The analysis method is realized by adopting Python, and mainly used experiment platforms comprise: pandas, sklern, matplotlib, numpy. The system development environment is 64-bit Ubuntu 17.10. The proposed neural network detection model was developed using Tensorflow and Torch framework environments, and the Tesla K80 GPU was used for the experiments and training of the detection method.

The method adopts the convolutional neural network to realize effective android software static feature extraction, and adopts a static analysis tool to extract an operation code sequence from an apk file of the android software; the k-max pooling strategy is utilized in the convolutional layer, the acquisition of relative position information of the operation codes is realized, the variable length sequence is organized into a fixed length to be input, the number of model parameters is reduced, and the overfitting problem of the model is favorably reduced. And finally, training a classification model by using cross entropy loss to better evaluate the quality of the neural network. Compared with other methods, the method has certain advantages in accuracy, precision and other indexes through experiments on different data sets, and the method has good performance on different data sets.

The above-mentioned embodiments are merely illustrative of the preferred embodiments of the present invention, and do not limit the scope of the present invention, and various modifications and improvements of the technical solution of the present invention by those skilled in the art should fall within the protection scope defined by the claims of the present invention without departing from the spirit of the present invention.

Claims

1. A malicious software operation code analysis method based on a convolutional neural network is characterized by comprising the following steps: the method comprises the following steps:

C_j＝f₁(Conv(M,w_j)+b_j)

C＝[c₁|c₂…|c_p]^T

Loss function L_kIs defined as follows:

wherein L is_kRepresenting the loss function calculated by inputting the kth sample, p (i ═ i | y) is the ith value of the softmax function output vector, representing the probability that the sample belongs to the ith class, and label l_iThe front is provided with a summation symbol ranging from 1 to T types, wherein T is 2 to represent the output number of the full connection layer;

2. The convolutional neural network-based malware operation code analysis method of claim 1, wherein: in step S3, each opcode in the opcode sequence represented by the unique heat vector corresponds to one of the 256 positions, and an occurrence of an opcode is represented as 1 and an absence thereof is represented as 0.

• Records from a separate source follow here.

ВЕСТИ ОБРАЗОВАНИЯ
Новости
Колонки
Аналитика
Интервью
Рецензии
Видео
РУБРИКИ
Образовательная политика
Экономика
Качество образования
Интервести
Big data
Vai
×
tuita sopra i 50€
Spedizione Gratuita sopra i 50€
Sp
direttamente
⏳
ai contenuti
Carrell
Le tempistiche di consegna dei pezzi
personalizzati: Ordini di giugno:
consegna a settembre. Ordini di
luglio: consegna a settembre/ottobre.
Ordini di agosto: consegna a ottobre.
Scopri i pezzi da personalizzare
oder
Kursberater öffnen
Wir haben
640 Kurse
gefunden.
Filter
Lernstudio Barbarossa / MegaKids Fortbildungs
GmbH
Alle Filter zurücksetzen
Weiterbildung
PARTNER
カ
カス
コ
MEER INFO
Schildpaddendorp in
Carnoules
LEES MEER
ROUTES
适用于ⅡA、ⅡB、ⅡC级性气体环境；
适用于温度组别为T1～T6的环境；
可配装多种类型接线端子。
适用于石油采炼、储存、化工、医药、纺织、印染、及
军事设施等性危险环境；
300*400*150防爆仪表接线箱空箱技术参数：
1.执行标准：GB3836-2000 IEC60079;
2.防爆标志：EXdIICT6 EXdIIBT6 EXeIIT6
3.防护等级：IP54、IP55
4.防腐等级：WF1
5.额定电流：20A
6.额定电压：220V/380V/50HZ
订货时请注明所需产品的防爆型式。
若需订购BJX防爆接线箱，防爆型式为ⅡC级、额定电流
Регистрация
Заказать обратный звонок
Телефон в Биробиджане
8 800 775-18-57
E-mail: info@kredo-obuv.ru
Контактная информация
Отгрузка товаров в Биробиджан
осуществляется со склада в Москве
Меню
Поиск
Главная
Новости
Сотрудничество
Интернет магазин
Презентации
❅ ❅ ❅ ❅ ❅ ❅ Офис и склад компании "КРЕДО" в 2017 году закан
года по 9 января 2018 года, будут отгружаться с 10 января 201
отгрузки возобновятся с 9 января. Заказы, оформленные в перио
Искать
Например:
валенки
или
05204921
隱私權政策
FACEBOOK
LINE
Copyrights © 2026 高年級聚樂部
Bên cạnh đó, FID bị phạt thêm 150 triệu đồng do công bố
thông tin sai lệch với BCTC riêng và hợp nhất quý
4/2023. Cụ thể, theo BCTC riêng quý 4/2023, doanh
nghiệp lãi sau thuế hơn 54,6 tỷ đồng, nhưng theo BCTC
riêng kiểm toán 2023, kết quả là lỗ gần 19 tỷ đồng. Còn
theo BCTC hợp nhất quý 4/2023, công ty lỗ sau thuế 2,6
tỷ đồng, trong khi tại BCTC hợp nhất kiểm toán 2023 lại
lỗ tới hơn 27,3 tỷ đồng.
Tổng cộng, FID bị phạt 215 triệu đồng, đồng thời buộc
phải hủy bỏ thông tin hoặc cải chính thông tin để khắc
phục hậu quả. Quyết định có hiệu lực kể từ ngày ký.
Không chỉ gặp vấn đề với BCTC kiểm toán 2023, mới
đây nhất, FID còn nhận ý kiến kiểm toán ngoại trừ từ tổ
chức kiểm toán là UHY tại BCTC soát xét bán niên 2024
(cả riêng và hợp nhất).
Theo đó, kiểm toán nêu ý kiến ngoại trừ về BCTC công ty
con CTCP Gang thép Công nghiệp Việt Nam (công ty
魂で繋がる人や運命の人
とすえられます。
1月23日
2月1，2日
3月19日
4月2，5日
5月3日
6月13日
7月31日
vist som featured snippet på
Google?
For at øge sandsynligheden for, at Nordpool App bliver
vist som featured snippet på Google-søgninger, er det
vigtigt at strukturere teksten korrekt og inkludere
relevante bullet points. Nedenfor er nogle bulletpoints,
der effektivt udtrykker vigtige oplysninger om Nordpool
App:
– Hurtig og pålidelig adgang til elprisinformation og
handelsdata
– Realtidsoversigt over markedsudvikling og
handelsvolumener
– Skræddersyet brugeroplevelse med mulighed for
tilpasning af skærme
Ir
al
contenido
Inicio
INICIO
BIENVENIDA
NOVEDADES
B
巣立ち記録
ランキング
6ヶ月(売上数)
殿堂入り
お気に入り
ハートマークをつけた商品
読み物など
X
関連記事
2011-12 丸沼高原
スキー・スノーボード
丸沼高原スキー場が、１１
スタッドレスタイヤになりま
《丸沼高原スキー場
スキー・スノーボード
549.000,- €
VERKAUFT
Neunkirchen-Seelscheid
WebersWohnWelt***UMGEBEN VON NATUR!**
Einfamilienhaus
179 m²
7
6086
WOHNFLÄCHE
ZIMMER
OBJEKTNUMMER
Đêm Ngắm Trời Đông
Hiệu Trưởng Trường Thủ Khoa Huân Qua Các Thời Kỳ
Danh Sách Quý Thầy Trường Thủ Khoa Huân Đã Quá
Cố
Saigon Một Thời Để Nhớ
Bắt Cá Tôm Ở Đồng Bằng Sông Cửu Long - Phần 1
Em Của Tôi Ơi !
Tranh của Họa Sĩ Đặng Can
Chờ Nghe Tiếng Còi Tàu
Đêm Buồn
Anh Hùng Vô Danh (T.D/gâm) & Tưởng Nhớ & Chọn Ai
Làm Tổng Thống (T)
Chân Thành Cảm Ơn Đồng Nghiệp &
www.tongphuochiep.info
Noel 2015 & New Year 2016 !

3. The convolutional neural network-based malware operation code analysis method of claim 1, wherein: in step S7, k is 3 or 5.

4. The convolutional neural network-based malware operation code analysis method of claim 1, wherein: in step S8, the vector Z is operated in the full connection layer, the sum of the weights of the previous layer is calculated, and the accurate combination of each element is obtained to obtain the output feature y; the softmax function processes the output features y in the manner of a process classifier.

5. The convolutional neural network-based malware operation code analysis method of claim 1, wherein: in step S10, when the loss function is minimized, the minimized loss function and the parameter values of the corresponding model are gradually adjusted by using a gradient descent optimization method, so as to obtain an optimal Android program detection model.